┌──

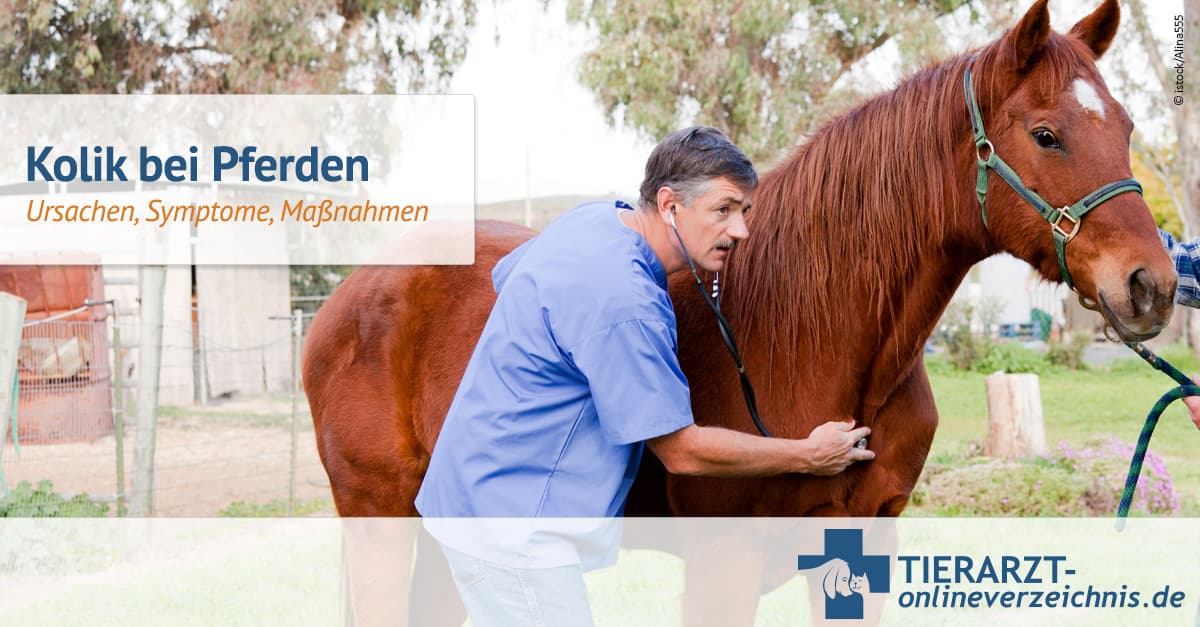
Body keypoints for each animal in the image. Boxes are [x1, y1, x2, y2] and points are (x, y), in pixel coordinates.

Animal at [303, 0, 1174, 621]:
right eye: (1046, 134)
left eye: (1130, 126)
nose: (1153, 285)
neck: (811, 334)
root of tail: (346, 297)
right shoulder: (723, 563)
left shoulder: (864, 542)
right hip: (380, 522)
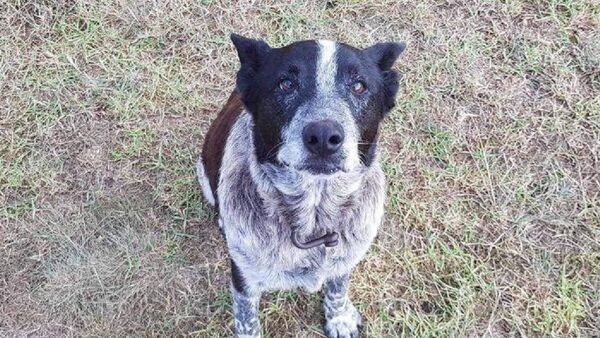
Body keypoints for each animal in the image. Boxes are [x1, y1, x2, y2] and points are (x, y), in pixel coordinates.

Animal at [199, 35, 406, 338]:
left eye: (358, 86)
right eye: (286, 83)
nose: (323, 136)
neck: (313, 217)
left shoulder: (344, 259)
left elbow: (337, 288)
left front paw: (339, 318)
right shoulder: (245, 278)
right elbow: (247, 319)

└──

ASSIGNMENT: Without the pictures, give all the records above again exactly.

WRITTEN SOLUTION:
Body keypoints for each animal in the image. Boxes are [x1, y1, x2, y2] and points are (x, y), in pixel coordinates.

Animal at [303, 0, 1174, 621]:
right eye: (1046, 134)
left eye: (1130, 126)
nose: (1153, 285)
neck: (811, 334)
root of tail: (346, 297)
right shoulder: (723, 563)
left shoulder: (864, 542)
right hip: (380, 522)
Body keypoints for each animal in the image. Boxes are [x1, y1, x2, y2] and points are (x, y), in pixel coordinates.

Animal at [199, 35, 406, 338]:
left eye: (358, 86)
right eye: (286, 83)
nose: (323, 136)
neck: (313, 217)
left shoulder: (344, 259)
left elbow: (337, 288)
left front paw: (339, 318)
right shoulder: (245, 278)
right elbow: (247, 319)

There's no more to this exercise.